Wielu z pierwszego pokolenia nieżydowskich Polaków zaangażowanych w to dzieło pamięci dorastało w czasach komunizmu, kiedy tematy żydowskie były tematami tabu. Choć trudno to pojąć, często nie wiedzieli nic o różnorodnej społeczności, która niegdyś mieszkała obok nieżydowskich sąsiadów. W wielu przypadkach odkrycie tej nieobecności stało się katalizatorem działania. A działanie w tym przypadku oznacza pamięć.
– To jest dla mnie symboliczny moment, kiedy znalazłem się w Bramie Grodzkiej (…) zaczęła się dla mnie zupełnie nowa sytuacja, osoby, która zaczęła odkrywać to, że w tym mieście żyli Żydzi i że ich polscy sąsiedzi zapomnieli o nich. Czułem się głęboko nie w porządku wobec tej sytuacji – mówi jeden z uczestników projektu, Tomasz Pietrasiewicz, Dyrektor Ośrodka „Brama Grodzka – Teatr NN”.
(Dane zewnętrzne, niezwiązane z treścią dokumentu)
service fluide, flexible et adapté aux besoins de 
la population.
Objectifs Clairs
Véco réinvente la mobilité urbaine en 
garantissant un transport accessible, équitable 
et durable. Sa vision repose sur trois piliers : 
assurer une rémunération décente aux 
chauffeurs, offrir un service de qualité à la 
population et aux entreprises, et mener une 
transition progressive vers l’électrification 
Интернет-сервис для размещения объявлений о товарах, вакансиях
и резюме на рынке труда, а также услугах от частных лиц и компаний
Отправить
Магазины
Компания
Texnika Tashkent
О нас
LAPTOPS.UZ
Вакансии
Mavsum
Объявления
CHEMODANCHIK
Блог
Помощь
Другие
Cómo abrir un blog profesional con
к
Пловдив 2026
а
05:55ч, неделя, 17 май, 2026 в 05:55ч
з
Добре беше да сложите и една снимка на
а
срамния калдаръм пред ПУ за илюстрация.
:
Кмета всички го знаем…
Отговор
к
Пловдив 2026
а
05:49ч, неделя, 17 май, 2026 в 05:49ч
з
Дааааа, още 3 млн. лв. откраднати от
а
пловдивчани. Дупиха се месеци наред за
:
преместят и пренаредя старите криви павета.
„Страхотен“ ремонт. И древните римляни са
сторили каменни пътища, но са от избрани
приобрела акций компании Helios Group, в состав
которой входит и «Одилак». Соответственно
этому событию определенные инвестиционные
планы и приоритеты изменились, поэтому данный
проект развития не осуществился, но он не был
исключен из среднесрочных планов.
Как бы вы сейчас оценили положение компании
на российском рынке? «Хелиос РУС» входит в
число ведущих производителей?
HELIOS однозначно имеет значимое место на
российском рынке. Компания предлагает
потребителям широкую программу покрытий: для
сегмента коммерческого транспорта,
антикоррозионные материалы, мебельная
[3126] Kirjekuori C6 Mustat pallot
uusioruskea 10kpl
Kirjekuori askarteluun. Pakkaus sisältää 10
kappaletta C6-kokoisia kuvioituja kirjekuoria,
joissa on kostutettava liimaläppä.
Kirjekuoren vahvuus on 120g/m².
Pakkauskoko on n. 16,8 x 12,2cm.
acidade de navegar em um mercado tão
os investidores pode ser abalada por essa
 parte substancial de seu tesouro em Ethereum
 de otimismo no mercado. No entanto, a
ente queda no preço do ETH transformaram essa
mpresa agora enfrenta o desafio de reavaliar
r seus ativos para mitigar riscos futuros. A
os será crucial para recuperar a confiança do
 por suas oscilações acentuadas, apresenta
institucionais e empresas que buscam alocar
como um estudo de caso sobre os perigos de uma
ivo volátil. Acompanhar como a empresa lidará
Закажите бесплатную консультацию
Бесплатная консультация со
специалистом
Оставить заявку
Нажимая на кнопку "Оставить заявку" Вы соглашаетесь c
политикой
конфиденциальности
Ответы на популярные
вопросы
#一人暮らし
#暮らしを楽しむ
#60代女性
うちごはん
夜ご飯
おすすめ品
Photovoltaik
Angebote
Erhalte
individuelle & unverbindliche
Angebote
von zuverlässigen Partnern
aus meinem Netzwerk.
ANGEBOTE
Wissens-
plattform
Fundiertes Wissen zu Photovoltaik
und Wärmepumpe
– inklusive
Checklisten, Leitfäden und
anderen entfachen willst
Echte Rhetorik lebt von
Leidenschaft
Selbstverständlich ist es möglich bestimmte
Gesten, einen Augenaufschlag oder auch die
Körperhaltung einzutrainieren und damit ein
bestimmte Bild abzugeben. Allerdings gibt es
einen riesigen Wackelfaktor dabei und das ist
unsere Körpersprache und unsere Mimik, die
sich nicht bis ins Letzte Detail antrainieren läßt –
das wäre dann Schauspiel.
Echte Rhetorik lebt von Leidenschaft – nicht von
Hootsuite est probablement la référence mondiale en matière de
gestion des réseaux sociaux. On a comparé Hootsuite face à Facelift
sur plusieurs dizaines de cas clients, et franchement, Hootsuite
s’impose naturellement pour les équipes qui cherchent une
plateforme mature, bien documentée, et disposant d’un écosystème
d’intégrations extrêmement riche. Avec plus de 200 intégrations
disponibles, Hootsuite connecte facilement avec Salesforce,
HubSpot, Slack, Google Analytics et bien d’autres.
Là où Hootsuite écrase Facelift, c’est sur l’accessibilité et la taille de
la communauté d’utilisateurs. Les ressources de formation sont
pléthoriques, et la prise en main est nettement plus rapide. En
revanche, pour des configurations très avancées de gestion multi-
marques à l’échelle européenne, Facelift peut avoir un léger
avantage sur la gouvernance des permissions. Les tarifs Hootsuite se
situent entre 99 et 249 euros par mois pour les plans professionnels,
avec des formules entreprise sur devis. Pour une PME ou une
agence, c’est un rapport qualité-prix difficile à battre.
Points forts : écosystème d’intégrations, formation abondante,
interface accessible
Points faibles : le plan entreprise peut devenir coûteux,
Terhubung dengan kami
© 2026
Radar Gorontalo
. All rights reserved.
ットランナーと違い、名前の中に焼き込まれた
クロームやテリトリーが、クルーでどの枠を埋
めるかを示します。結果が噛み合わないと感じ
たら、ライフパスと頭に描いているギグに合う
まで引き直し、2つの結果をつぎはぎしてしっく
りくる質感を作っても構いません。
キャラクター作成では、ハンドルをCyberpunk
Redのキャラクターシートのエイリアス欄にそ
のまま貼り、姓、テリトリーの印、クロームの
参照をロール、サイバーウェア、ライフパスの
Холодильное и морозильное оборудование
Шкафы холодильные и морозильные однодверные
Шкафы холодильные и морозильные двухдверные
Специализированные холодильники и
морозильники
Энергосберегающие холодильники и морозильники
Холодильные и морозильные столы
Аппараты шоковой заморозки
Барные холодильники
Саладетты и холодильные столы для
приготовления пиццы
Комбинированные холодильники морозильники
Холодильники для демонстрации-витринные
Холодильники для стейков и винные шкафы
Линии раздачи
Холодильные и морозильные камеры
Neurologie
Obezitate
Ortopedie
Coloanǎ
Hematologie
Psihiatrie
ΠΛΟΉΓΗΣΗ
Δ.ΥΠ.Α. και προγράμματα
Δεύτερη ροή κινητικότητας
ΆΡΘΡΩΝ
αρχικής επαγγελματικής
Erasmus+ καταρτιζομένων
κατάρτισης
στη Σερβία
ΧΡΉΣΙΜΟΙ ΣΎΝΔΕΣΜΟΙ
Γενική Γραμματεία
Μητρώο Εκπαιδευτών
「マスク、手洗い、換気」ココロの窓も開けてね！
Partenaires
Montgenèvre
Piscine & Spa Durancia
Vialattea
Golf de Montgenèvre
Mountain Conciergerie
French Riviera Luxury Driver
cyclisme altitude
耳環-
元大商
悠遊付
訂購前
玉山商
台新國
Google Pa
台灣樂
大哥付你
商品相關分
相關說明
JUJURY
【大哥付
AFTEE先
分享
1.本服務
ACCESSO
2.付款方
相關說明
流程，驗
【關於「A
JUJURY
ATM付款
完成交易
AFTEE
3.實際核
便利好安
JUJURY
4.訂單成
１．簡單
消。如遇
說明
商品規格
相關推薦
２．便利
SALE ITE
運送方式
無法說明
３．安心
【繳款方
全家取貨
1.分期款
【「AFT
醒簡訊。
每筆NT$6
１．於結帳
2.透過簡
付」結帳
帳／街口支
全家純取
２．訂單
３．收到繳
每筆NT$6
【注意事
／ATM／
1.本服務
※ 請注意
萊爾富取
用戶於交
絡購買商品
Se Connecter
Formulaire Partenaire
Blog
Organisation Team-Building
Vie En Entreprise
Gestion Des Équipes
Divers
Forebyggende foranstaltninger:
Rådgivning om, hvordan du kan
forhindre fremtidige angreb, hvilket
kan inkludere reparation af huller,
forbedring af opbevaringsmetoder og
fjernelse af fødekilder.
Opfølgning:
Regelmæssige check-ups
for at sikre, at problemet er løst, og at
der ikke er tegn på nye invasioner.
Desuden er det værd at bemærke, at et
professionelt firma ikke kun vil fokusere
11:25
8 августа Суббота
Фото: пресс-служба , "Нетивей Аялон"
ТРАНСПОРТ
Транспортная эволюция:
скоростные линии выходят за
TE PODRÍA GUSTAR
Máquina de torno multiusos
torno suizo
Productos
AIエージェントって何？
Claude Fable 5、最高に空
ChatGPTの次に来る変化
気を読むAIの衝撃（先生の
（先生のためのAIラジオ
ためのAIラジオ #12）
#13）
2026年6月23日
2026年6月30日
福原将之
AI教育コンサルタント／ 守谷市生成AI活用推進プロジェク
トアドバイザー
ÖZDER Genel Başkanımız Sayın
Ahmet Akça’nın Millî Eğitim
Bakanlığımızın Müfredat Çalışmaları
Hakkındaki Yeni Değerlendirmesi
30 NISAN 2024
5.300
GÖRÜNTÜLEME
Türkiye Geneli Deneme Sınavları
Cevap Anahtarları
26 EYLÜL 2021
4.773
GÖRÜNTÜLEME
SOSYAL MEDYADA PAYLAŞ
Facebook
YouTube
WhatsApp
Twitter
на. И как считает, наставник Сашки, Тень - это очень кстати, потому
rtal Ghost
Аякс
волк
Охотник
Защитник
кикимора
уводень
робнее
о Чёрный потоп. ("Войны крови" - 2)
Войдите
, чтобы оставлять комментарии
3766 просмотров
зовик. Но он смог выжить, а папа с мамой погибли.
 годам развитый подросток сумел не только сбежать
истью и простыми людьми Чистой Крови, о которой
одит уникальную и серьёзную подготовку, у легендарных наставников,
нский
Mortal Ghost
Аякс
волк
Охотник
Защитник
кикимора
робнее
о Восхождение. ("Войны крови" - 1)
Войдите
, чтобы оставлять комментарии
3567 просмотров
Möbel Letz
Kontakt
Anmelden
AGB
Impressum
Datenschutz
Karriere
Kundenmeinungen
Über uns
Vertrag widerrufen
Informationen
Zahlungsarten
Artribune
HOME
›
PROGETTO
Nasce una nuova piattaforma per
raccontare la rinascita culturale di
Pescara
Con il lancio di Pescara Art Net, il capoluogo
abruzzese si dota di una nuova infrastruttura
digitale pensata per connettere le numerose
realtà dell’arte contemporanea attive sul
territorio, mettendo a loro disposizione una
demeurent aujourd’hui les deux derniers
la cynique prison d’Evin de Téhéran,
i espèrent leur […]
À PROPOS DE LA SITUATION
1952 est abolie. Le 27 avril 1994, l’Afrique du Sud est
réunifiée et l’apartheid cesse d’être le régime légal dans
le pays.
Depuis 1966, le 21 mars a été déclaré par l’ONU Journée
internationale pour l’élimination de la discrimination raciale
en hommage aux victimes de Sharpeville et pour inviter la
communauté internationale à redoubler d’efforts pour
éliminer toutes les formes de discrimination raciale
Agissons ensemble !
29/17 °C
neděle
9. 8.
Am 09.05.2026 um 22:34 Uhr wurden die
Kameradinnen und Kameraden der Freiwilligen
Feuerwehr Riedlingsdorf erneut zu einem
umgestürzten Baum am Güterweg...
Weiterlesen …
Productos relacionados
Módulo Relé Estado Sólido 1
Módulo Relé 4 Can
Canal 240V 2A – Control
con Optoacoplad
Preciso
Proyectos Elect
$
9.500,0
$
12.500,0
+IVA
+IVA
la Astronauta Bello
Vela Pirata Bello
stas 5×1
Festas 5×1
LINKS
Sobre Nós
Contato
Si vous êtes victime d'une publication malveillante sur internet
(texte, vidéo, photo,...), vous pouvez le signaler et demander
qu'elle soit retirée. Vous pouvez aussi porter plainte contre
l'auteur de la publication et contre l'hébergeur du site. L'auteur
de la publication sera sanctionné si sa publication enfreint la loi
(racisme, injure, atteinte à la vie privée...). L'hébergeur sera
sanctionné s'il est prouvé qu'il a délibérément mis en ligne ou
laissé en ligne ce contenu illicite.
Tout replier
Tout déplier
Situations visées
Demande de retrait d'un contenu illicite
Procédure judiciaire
Celem Projektu Neshoma jest uchwycenie pracy tych ludzi – zapisanie dla potomnych ich pomysłów i motywacji, jakie nimi kierują. Dlaczego zajmują się historią polskich Żydów? Co ich pcha do działania? Jak reaguje na ich pracę polskie społeczeństwo? Twórcy mają nadzieję, że spotkanie z tymi osobami, pokazanie ich zaangażowania w zaleczanie historycznych ran będzie inspiracją dla obecnych i przyszłych pokoleń. Będzie to szczególnie ważne, gdy znikną Ocaleni, ich dzieci i wszyscy, którzy pamiętają liczną społeczność żydowską w przedwojennej Polsce.
Projekt jest internetowym archiwum rozmów z tymi, których Leora Tec nazywa „ratownikami pamięci”. Wśród nich są naukowcy, nauczyciele, artyści, oddolni organizatorzy, muzealnicy i przewodnicy. Leora przeprowadziła rozmowy z 46 osobami z całej Polski i chce nadal rozwijać projekt.
Projekt Neshoma jest efektem współpracy Bridge To Poland oraz Ośrodka „Brama Grodzka – Teatr NN”.